Remember that at this time Ford was producing trucks and equipment with pieces that were still being hand forged.


----------



## Vic2230 (10 mo ago)

I appreciate the posts. It is a ring gear for what I believe is the rear axle. At first I was sure the gear ate a hole in the housing. But after thinking about it, there is no other way to get oil to that area. Sorry the pics are so bad.


----------



## ovrszd (12 mo ago)

Vic2230 said:


> I appreciate the posts. It is a ring gear for what I believe is the rear axle. At first I was sure the gear ate a hole in the housing. But after thinking about it, there is no other way to get oil to that area. Sorry the pics are so bad.


I was more shocked by how bad conditions are in there. Gonna take some serious cleaning and flushing to clean all the gunk off the case walls. Will be a great project!!!


----------



## pogobill (Jan 31, 2012)

If my memory serves me correctly, the hole is there to transfer oil from the diff to the tranny when going down hill when you need it, and will transfer oil back to the diff going up hill. keeps the oil level balanced out on the flats.


----------



## ovrszd (12 mo ago)

pogobill said:


> If my memory serves me correctly, the hole is there to transfer oil from the diff to the tranny when going down hill when you need it, and will transfer oil back to the diff going up hill. keeps the oil level balanced out on the flats.
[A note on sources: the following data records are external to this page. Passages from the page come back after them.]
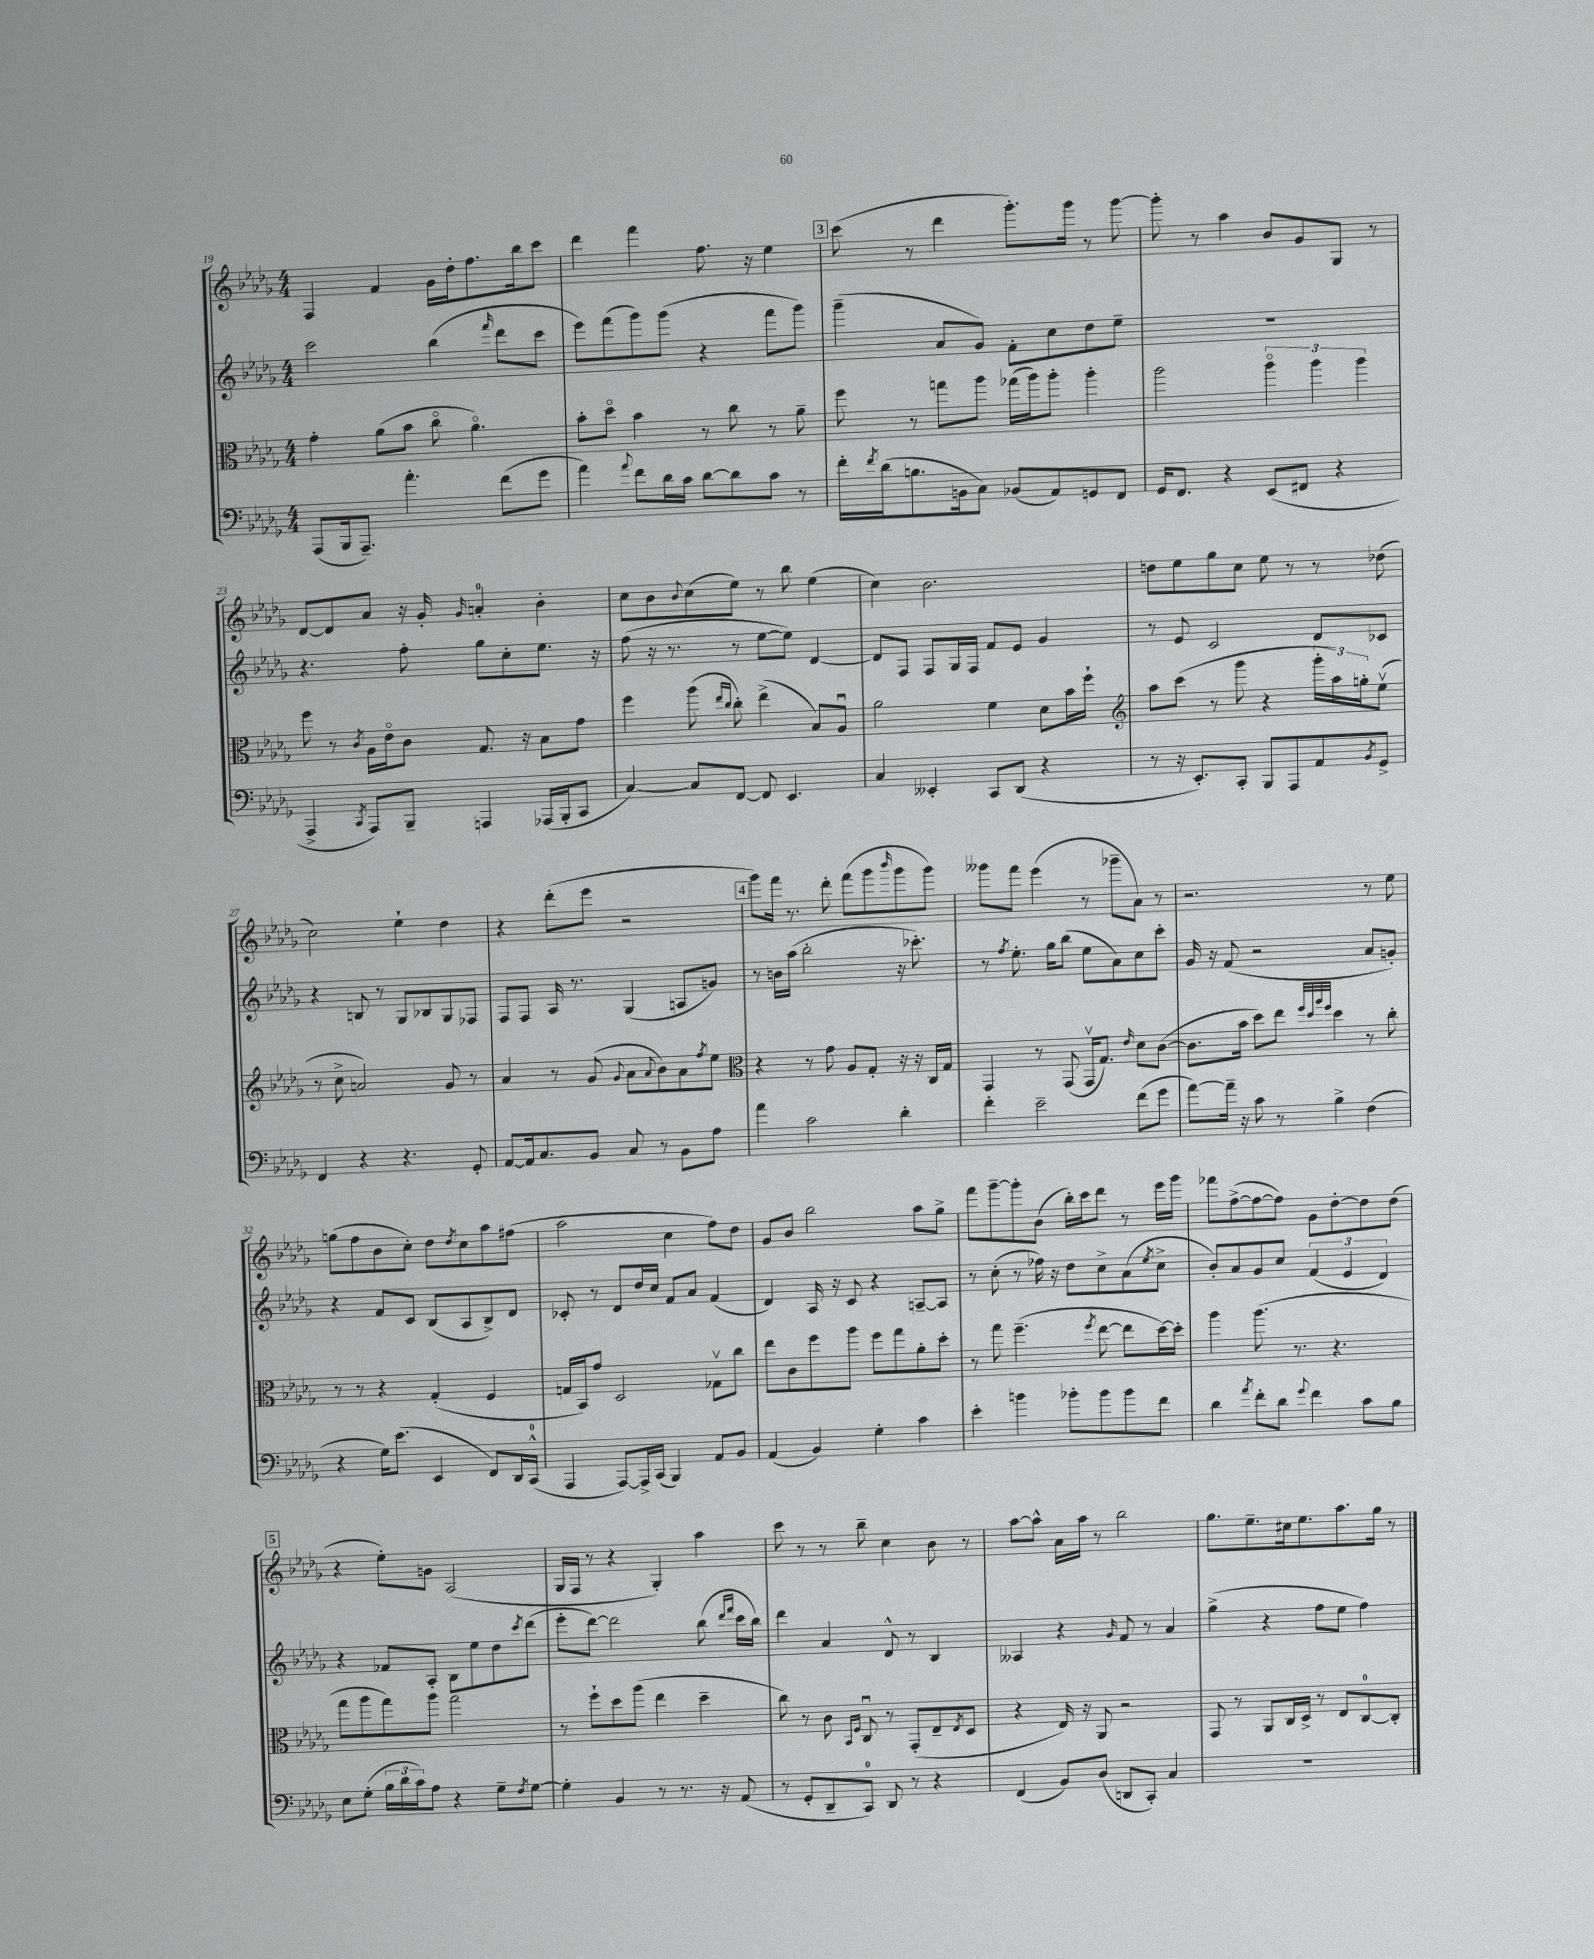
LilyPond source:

<<
\new StaffGroup <<
\new Staff = "s0" {
    \clef treble \key des \major \numericTimeSignature \time 4/4
    f4 f'4 ges'16 des''16-. f''8. bes''16 c'''8 |
    des'''4 f'''4 f''8. r16 ees''4 |
    \mark \markup { \box "3" } c'''8( r8 des'''4 ges'''8.-.) ges'''16 r8 ges'''8~ |
    ges'''8-. r8 aes''4 bes'8 ges'8 ges8 r8 |
    des'8~ des'8 aes'8 r16 ges'16-. \grace { ges'16 } a'4-0-. bes'4-. |
    c''8 bes'8 \appoggiatura { bes'8 } c''8( ees''8) r8 bes''8 ees''4( |
    c''4) bes'2. |
    d''8 ees''8 ges''8 c''8 ees''8 r8 r8 des''8( |
    c''2) ees''4-! des''4 |
    r4 des'''8-.( ees'''8 r2 |
    \mark \markup { \box "4" } ges'''8) f'''16 r8. des'''8-. f'''8( ges'''8 \grace { bes'''16 } ges'''8 ges'''8) |
    geses'''8 f'''8 ees'''4( r8 ges'''8-- aes'8) r8 |
    r2. r8 ees''8 |
    g''8( f''8 bes'8 c''8-.) des''8 \acciaccatura { des''8 } c''8 aes''8 fis''8( |
    aes''2 c''4 f''8) des''8 |
    ges'8 bes'8 bes''2 aes''8 ges''8-> |
    f'''8 ges'''8~-- ges'''8-. bes'8( bes''16-.) c'''16 des'''8 r8 ees'''16 ges'''16 |
    fes'''8 f''8~->( f''8~ f''8) ges'8 des''8~-. des''8 des''8( |
    \mark \markup { \box "5" } r4 ees''8-.) g'8 aes2( |
    ges16 f16 r8 r4 ges4-.) aes''4 |
    c'''8 r8 r8 bes''8-- c''4 bes'8 r8 |
    aes''8~ aes''8-^ aes'16 aes''16 r8 bes''2 |
    ges''8. ees''8.-- cis''16 ees''8. aes''8. ges''16 r8 \bar "|." |
}
\new Staff = "s1" {
    \clef treble \key des \major \numericTimeSignature \time 4/4
    c'''2 bes''4( \grace { f'''16 } des'''8 c'''8 |
    ees'''8) f'''8( ges'''8) ges'''8( r4 f'''8 ges'''8) |
    \mark \markup { \box "3" } ges'''4--( aes'8 ges'8) f'8-. c''8 des''8 ees''8-- |
    R1 |
    r4. f''8-. ges''8 c''8-. ees''8. r16 |
    f''8( r16 r8. r8 ees''8~ ees''8) des'4~ |
    des'8 f8 f8 ges16 f16 f'8 ees'8 ges'4 |
    r8 ees'8 c'2 des'8 ces'8 |
    r4 b8 r8 ges8 bes8 ges8 fes8 |
    f8 f8 aes16 r8. ges4( a8 g'8) |
    \mark \markup { \box "4" } r8 b'16 aes''16( bes''2-. r16 ces'''8.-.) |
    r8 \acciaccatura { f''8 } ees''8.-. ges''16 bes''8( ees''8 aes'8) c''8 c'''8-. |
    ges'16 r16 f'8( r2 aes'8 g'8-.) |
    r4 f'8 c'8 bes8( aes8 bes8->) des'8 |
    ces'8-. r8 des'8 des''16 c''16 f'8 aes'8 f'4( |
    des'4) aes16 r16 c'8 r4 a8~-- a8 |
    r8 c''8-.( r8 fes''16) r16 des''8 c''8-> aes'8( \acciaccatura { ees''8 } c''8-> |
    bes'8-.) aes'8 ges'8 c''8 \tuplet 3/2 { f'4( ees'4 des'4) } |
    \mark \markup { \box "5" } r4 fes'8 aes8-. bes8 ees''8 des''8 \acciaccatura { c'''8 } des'''8( |
    ees'''8-. des'''8~) des'''2 bes''8( \grace { des'''16 f'''16 } c'''16 bes''16) |
    des'''4 aes'4 des'8-^ r8 bes4 |
    aeses4 r4 \grace { ges'16 } f'8 r8 aes'4 |
    ges''4->( r4 f''8 ees''8 f''4) \bar "|." |
}
\new Staff = "s2" {
    \clef alto \key des \major \numericTimeSignature \time 4/4
    ges'4-. aes'8( bes'8 c''8\flageolet aes'4.\flageolet) |
    bes'8-. des''8\flageolet bes'4 r8 c''8 r8 aes'8-- |
    \mark \markup { \box "3" } f''8 r8 g''8 aes''8 ges''16( aes''16) aes''8-. aes''4-. |
    aes''2 \tuplet 3/2 { aes''4\flageolet aes''4 aes''4 } |
    f''8 r8 \acciaccatura { c'8 } aes16 ees'16\flageolet c'8 ges8. r16 bes8 ges'8 |
    f''4 aes''8( \grace { ees''16 c''16 } c''8-.) ees''4->( bes8) aes8\downbow |
    aes'2 f'4 des'8 bes'16 f''16-! |
    \clef treble aes''8 c'''8( r8 ges'''8 r4 \tuplet 3/2 { ges'''16-. aes''16) g''16-. } ees''8\upbow( |
    r8 c''8-> a'2) ges'8 r8 |
    aes'4 r8 ges'8( \appoggiatura { ges'8 } aes'8 \appoggiatura { aes'8 } bes'8) aes'8 \acciaccatura { f''8 } ees''8 |
    \mark \markup { \box "4" } \clef alto r4 r8 ges'8 aes8 ges8-. r16 r16 c16 ges16 |
    ges,4 r8 ges,8( ges,16\upbow ges8.) \grace { ees'16 } des'8 c'8~( |
    c'8. bes'16 des''8) ees''8 \grace { f''32 des''32 aes''32 f''32 } des''4 r8 c''8-. |
    r8 r8 r4 ges4-.( f4 |
    g16 bes,16) ges'8 des2 ges8\upbow c''8 |
    ees''8 c'8 f''8 aes''8 f''8 ges''8 aes'8-. des''8-. |
    r8 ges''8 f''4.--( \acciaccatura { f''8 } ees''8~ ees''8 des''16~) des''16-. |
    aes''4 aes''8.( r8. r4. |
    \mark \markup { \box "5" } ges''8 aes''8 ges''8) aes''8 ges''2 |
    r8 f''8-! des''8 aes''8( ees''4 des''4-- |
    c''8) r8 c'8 \grace { bes,16 f16 } c8\downbow r8 ges,8-.( ees8-- \acciaccatura { ees8 } des8 |
    r4 ees16) r16 aes,8 r2 |
    ges,8 r8 aes,8 c16 des16-> r8 ees8 c8-0~ c8-. \bar "|." |
}
\new Staff = "s3" {
    \clef bass \key des \major \numericTimeSignature \time 4/4
    aes,,8( bes,,16 aes,,8.--) aes'4.-. f'8( ges'8 |
    aes'4) \appoggiatura { aes'8 } f'8 des'16 c'16 des'8~ des'8 c'8 r8 |
    \mark \markup { \box "3" } f'16-. \acciaccatura { f'8 } des'16( b8. b,16 c8) bes,8( aes,8) g,8 f,8 |
    ges,16 f,8. r4 ees,8( fis,8 r4 |
    aes,,4-> \acciaccatura { c,8 } aes,,8) bes,,8-- a,,4 aes,,16( bes,,16-. c,8 |
    c4~) c8 f,8~ f,8 ees,4. |
    c4 eeses,4-. c,8 des,8( r4 |
    r8 r16 ees,8.-.) c,8-. bes,,8 aes,,8 aes,8 \acciaccatura { bes,8 } ges,8-> |
    f,4 r4 r4. ges,8-. |
    aes,8~ aes,16 c8. bes,8 c8 r8 bes,8 aes8 |
    \mark \markup { \box "4" } aes'4 c'2 des'4-. |
    f'4-. ees'2-- f'8( ges'8 |
    aes'8~) aes'16-- r16 c'8 r8 bes4-> f4( |
    r4 ges16) ees'8.( ees,4 f,8) des,16 c,16-0-^( |
    aes,,4 aes,,8~) aes,,16-> c,16( bes,,4) aes,8 bes,8 |
    aes,4( bes,4) ges4-. c'4 |
    ees'4-. b'4 bes'8-. bes'8 bes'8 f'8 |
    des'4 \acciaccatura { aes'8 } f'8-. des'8 \appoggiatura { ges'8 } f'4 c'8 bes8 |
    \mark \markup { \box "5" } ees8 ges8-.( \tuplet 3/2 { bes16 des'16 c'16) } aes8 r4 ges8-- \acciaccatura { f8 } ges8~ |
    ges4-. bes,4 r8 r8. r16 aes,8( |
    r8 ges,8-. des,8-- c,8-0) des,8 r8 r4 |
    f,4( bes,8) des8( d,8 c,8-.) c4 |
    R1 \bar "|." |
}
>>
>>
\layout { \context { \Score currentBarNumber = #19 } }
I could see the use of that if the hole were lower. As is, it's at the top of the gearbox case and of little use in that regard.


----------



## pogobill (Jan 31, 2012)

ovrszd said:


> I could see the use of that if the hole were lower. As is, it's at the top of the gearbox case and of little use in that regard.


I certainly does look rough for an oil hole. It looks as though that gear behind the hole was a replacement for the gear that chewed the hole in the housing!?!


----------



## ovrszd (12 mo ago)

pogobill said:


> I certainly does look rough for an oil hole. It looks as though that gear behind the hole was a replacement for the gear that chewed the hole in the housing!?!
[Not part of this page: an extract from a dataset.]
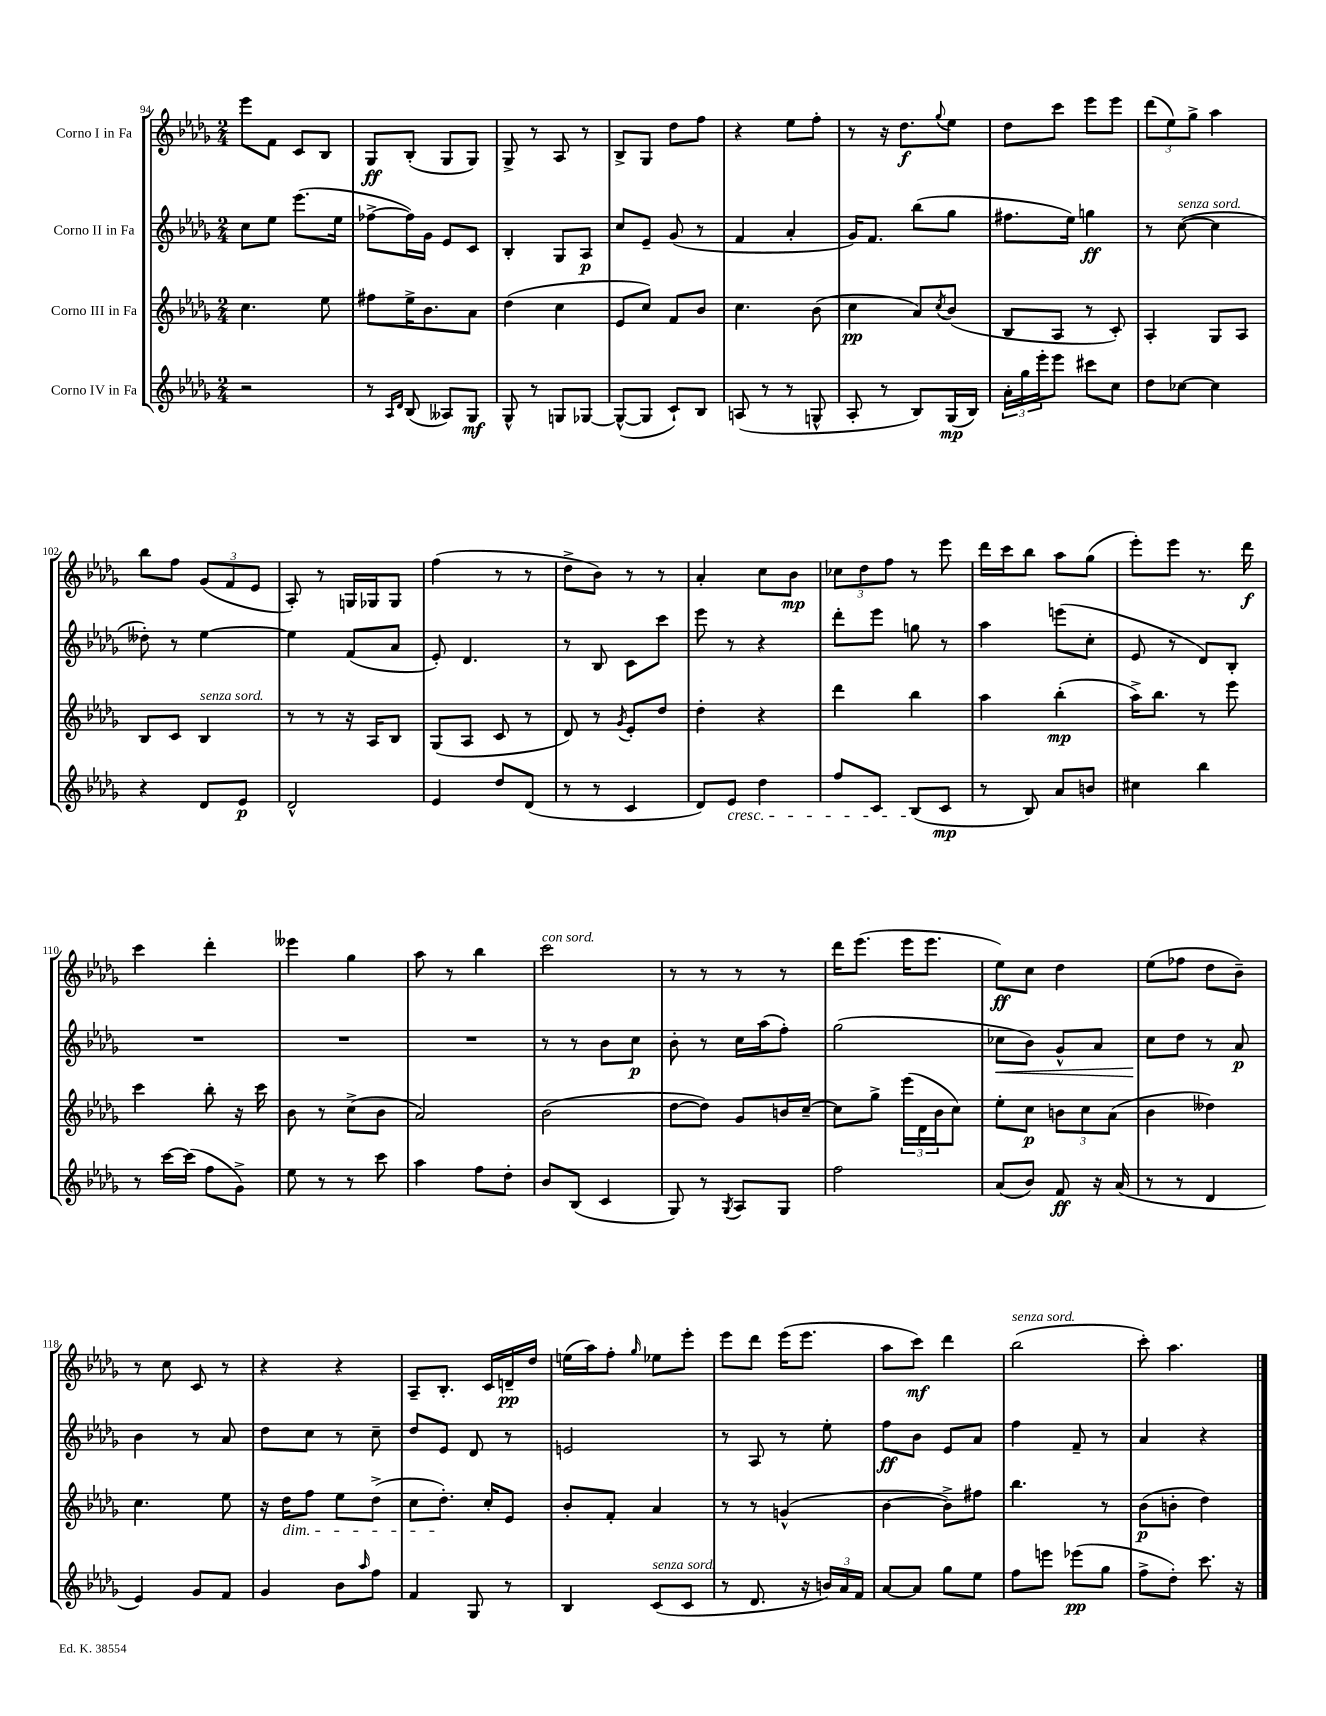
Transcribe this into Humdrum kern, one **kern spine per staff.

I thought about that. But as you mentioned things were done crudely back then. I've saw similar holes in other gearboxes.

I guess I still don't know the history of this tractor. As I mentioned, the inside of that gearbox is very contaminated. I might be tempted to jack up the rear tires and rotate that ring gear a complete revolution looking for damaged teeth....


----------